# Start of Entries shown
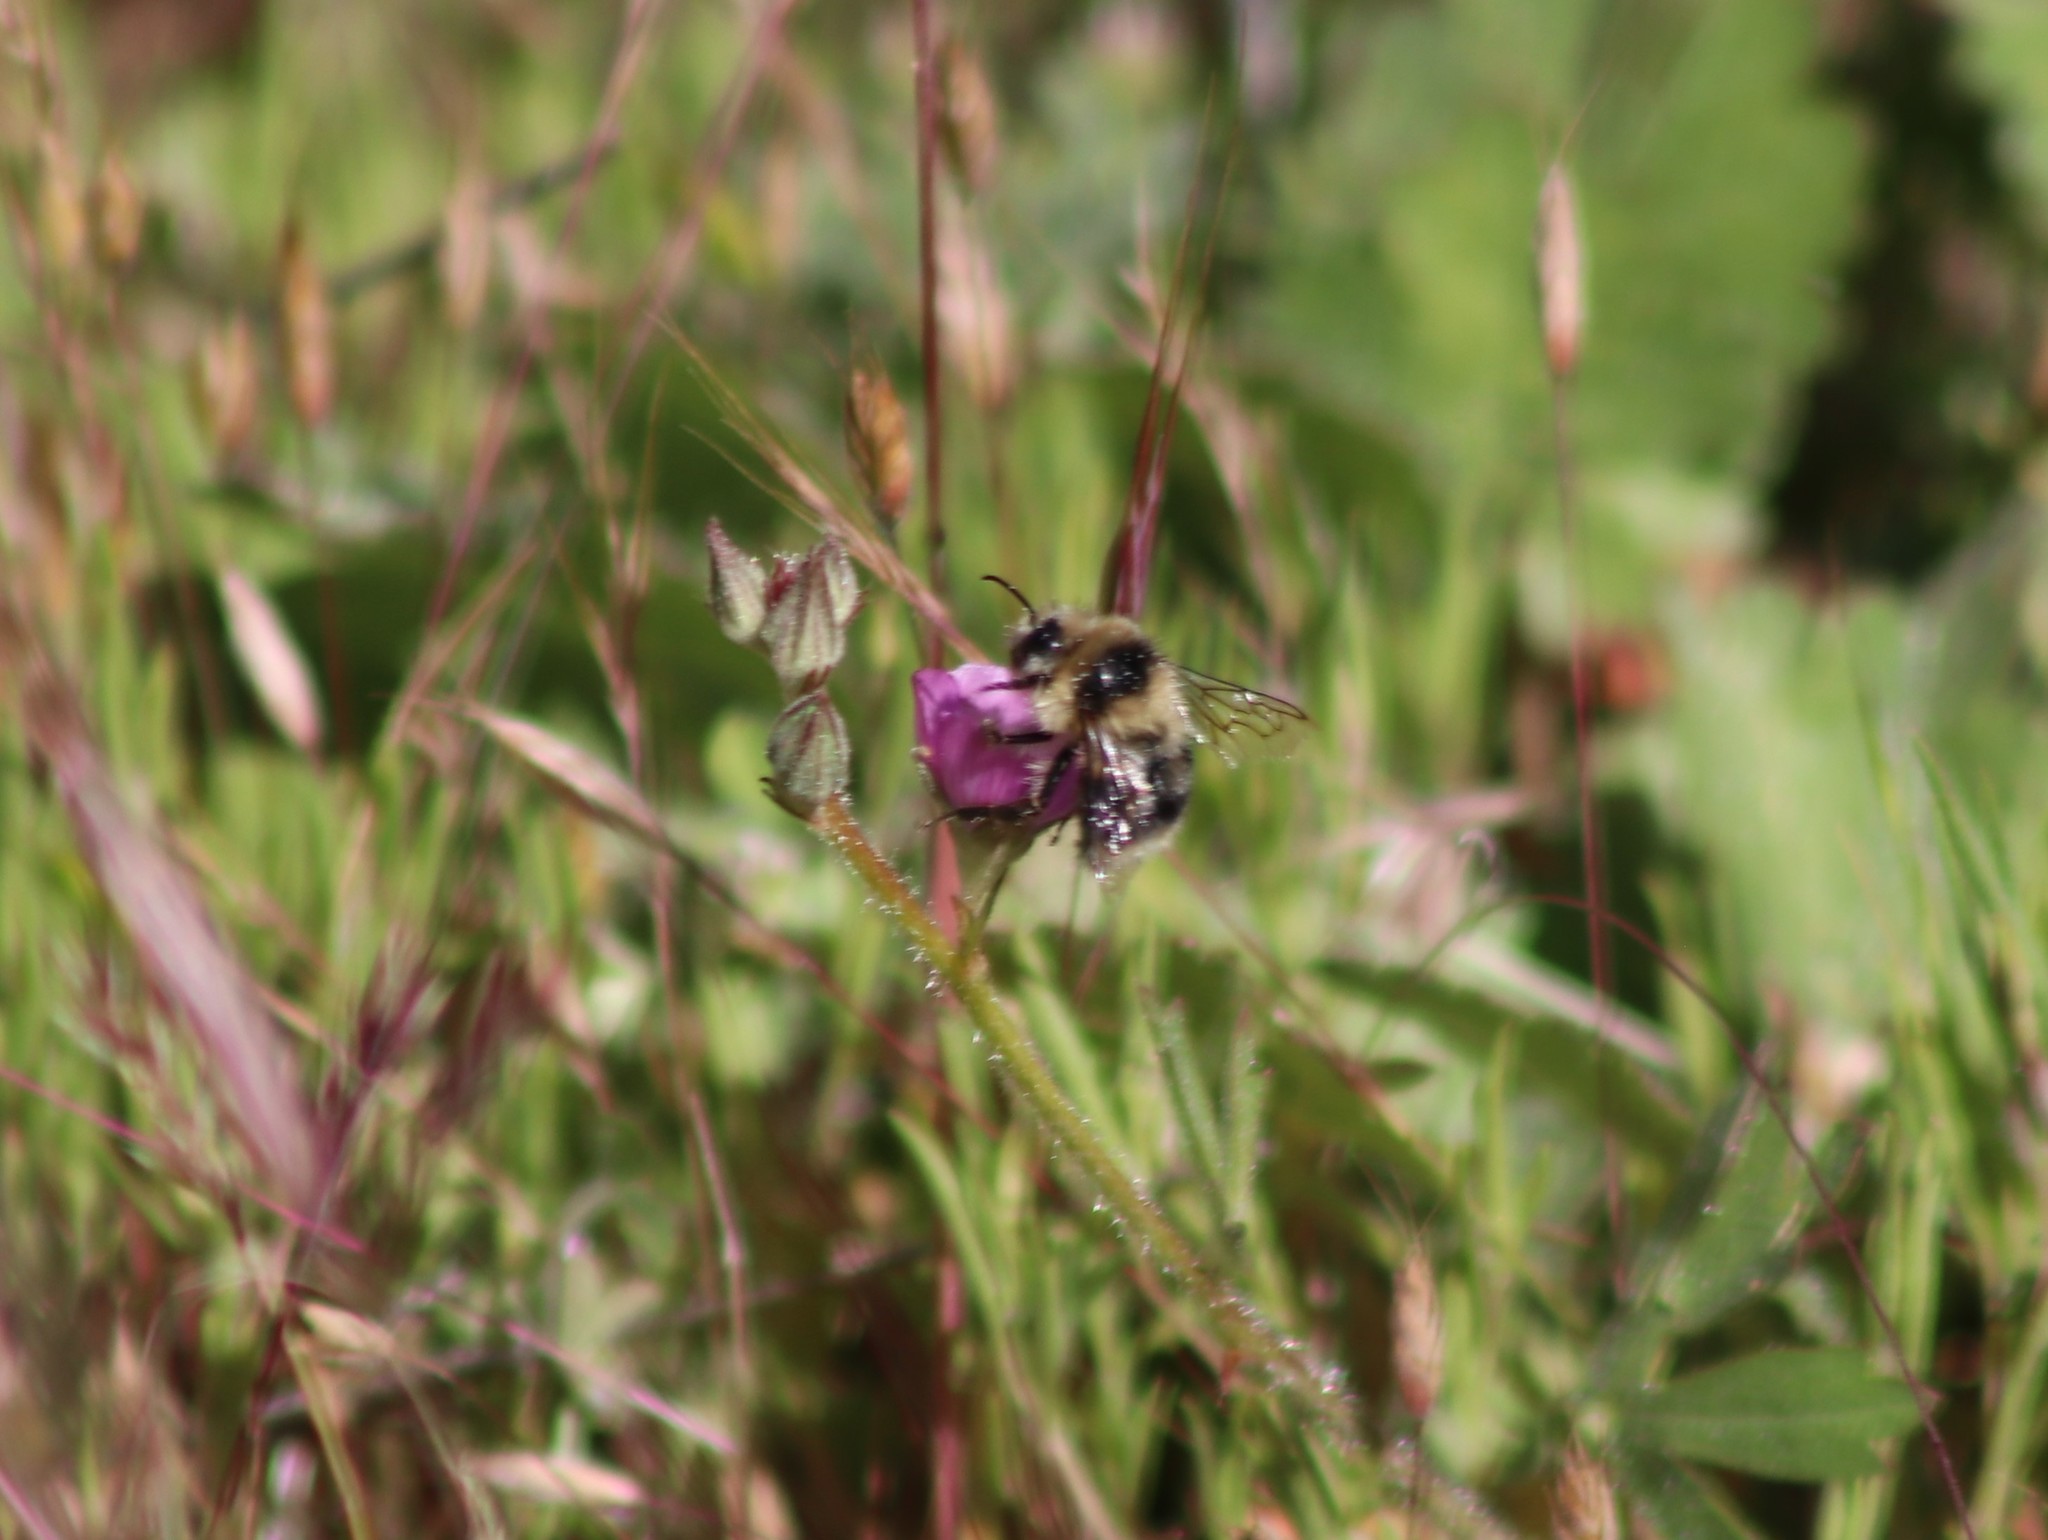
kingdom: Animalia
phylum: Arthropoda
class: Insecta
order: Hymenoptera
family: Apidae
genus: Bombus
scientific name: Bombus melanopygus
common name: Black tail bumble bee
# End of Entries shown
** Task directions **
Update these items by replacing "common name" with "vernacular name" and leaving everything else unchanged. Omit the pictures from your answer.

** Result for this task **
kingdom: Animalia
phylum: Arthropoda
class: Insecta
order: Hymenoptera
family: Apidae
genus: Bombus
scientific name: Bombus melanopygus
vernacular name: Black tail bumble bee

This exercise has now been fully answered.